O quarto capítulo tem quatro seções: a) Exploração do material; b) Abordagem do material; c) Orientações para a prática e d) Procedimentos técnicos. Na primeira seção o Material Fatzer é apresentado e aprofundado. Elaboro sua discussão e problematização em assunto e forma, embora no caso específico dessa dramaturgia as partes estejam muito engenhosamente articuladas, o que torna a divisão entre assunto e forma mais um procedimento didático de análise, do que a definição de campos distintos dentro do Fatzer. Para essa problematização os trabalhos de Macgowan (2011), Wirth (1999) e Lehmann (2009) são importantes na

contextualização histórico-crítica da produção do Fatzer, especialmente o ensaio crítico de Müller (2003) e o de Wilke (1999), que aprofundam a discussão em torno dos aspectos formais do material. Levanto os principais eixos temáticos que elegi como norteadores para a construção do plano operativo e, nas seções seguintes, apresento as escolhas metodológicas para abordagem do material na sua experimentação prática, definindo princípios de trabalho e procedimentos. Exponho o planejamento da prática desde os critérios para a seleção dos textos, da divisão dos encontros e das atividades até a descrição dos procedimentos técnicos.

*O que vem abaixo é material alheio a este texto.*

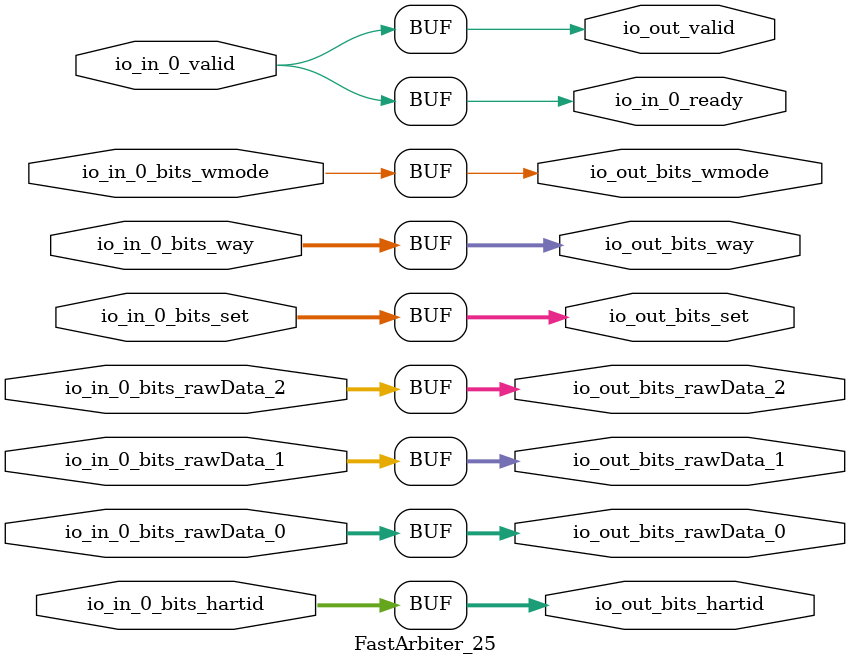
<source format=sv>
`ifndef RANDOMIZE
  `ifdef RANDOMIZE_MEM_INIT
    `define RANDOMIZE
  `endif // RANDOMIZE_MEM_INIT
`endif // not def RANDOMIZE
`ifndef RANDOMIZE
  `ifdef RANDOMIZE_REG_INIT
    `define RANDOMIZE
  `endif // RANDOMIZE_REG_INIT
`endif // not def RANDOMIZE

`ifndef RANDOM
  `define RANDOM $random
`endif // not def RANDOM

// Users can define INIT_RANDOM as general code that gets injected into the
// initializer block for modules with registers.
`ifndef INIT_RANDOM
  `define INIT_RANDOM
`endif // not def INIT_RANDOM

// If using random initialization, you can also define RANDOMIZE_DELAY to
// customize the delay used, otherwise 0.002 is used.
`ifndef RANDOMIZE_DELAY
  `define RANDOMIZE_DELAY 0.002
`endif // not def RANDOMIZE_DELAY

// Define INIT_RANDOM_PROLOG_ for use in our modules below.
`ifndef INIT_RANDOM_PROLOG_
  `ifdef RANDOMIZE
    `ifdef VERILATOR
      `define INIT_RANDOM_PROLOG_ `INIT_RANDOM
    `else  // VERILATOR
      `define INIT_RANDOM_PROLOG_ `INIT_RANDOM #`RANDOMIZE_DELAY begin end
    `endif // VERILATOR
  `else  // RANDOMIZE
    `define INIT_RANDOM_PROLOG_
  `endif // RANDOMIZE
`endif // not def INIT_RANDOM_PROLOG_

// Include register initializers in init blocks unless synthesis is set
`ifndef SYNTHESIS
  `ifndef ENABLE_INITIAL_REG_
    `define ENABLE_INITIAL_REG_
  `endif // not def ENABLE_INITIAL_REG_
`endif // not def SYNTHESIS

// Include rmemory initializers in init blocks unless synthesis is set
`ifndef SYNTHESIS
  `ifndef ENABLE_INITIAL_MEM_
    `define ENABLE_INITIAL_MEM_
  `endif // not def ENABLE_INITIAL_MEM_
`endif // not def SYNTHESIS

module FastArbiter_25(
  output        io_in_0_ready,
  input         io_in_0_valid,
  input  [5:0]  io_in_0_bits_hartid,
  input  [31:0] io_in_0_bits_set,
  input  [3:0]  io_in_0_bits_way,
  input         io_in_0_bits_wmode,
  input  [41:0] io_in_0_bits_rawData_0,
  input  [41:0] io_in_0_bits_rawData_1,
  input  [41:0] io_in_0_bits_rawData_2,
  output        io_out_valid,
  output [5:0]  io_out_bits_hartid,
  output [31:0] io_out_bits_set,
  output [3:0]  io_out_bits_way,
  output        io_out_bits_wmode,
  output [41:0] io_out_bits_rawData_0,
  output [41:0] io_out_bits_rawData_1,
  output [41:0] io_out_bits_rawData_2
);

  assign io_in_0_ready = io_in_0_valid;
  assign io_out_valid = io_in_0_valid;
  assign io_out_bits_hartid = io_in_0_bits_hartid;
  assign io_out_bits_set = io_in_0_bits_set;
  assign io_out_bits_way = io_in_0_bits_way;
  assign io_out_bits_wmode = io_in_0_bits_wmode;
  assign io_out_bits_rawData_0 = io_in_0_bits_rawData_0;
  assign io_out_bits_rawData_1 = io_in_0_bits_rawData_1;
  assign io_out_bits_rawData_2 = io_in_0_bits_rawData_2;
endmodule


</source>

O quinto e o sexto capítulos descrevem os resultados dos exercícios com o Teatro Máquina. O quinto capítulo traz a descrição detalhada de todas as atividades realizadas e das discussões promovidas ao final de cada encontro. Prezo por manter os relatos das atividades com o grupo em um nível de detalhamento rigoroso, porque acredito que a descrição minuciosa pode aproximar essa leitura do material que surgiu do encontro criativo com o Material Fatzer, além de produzir um documento que pode contribuir para o entendimento dos processos criativos em teatro de grupo. No capítulo final também trago os resultados desse encontro, mas através do roteiro dramatúrgico que foi produzido durante a etapa prática da pesquisa e que reúne parte da produção textual dos atores e parte das atividades de improvisação reconfiguradas como seções de um roteiro aberto para o jogo. Na apresentação do roteiro justifico as escolhas feitas e retomo as reflexões sobre experiência e formas de narrar. Diga que você está de acordo! é a síntese poética das experimentações surgidas do Teatro Máquina com o texto de Brecht, seus motivos e figuras.

Reúno ainda nos anexos todos os textos produzidos pelos atores e a pesquisa de referências para uma possível montagem do roteiro criado.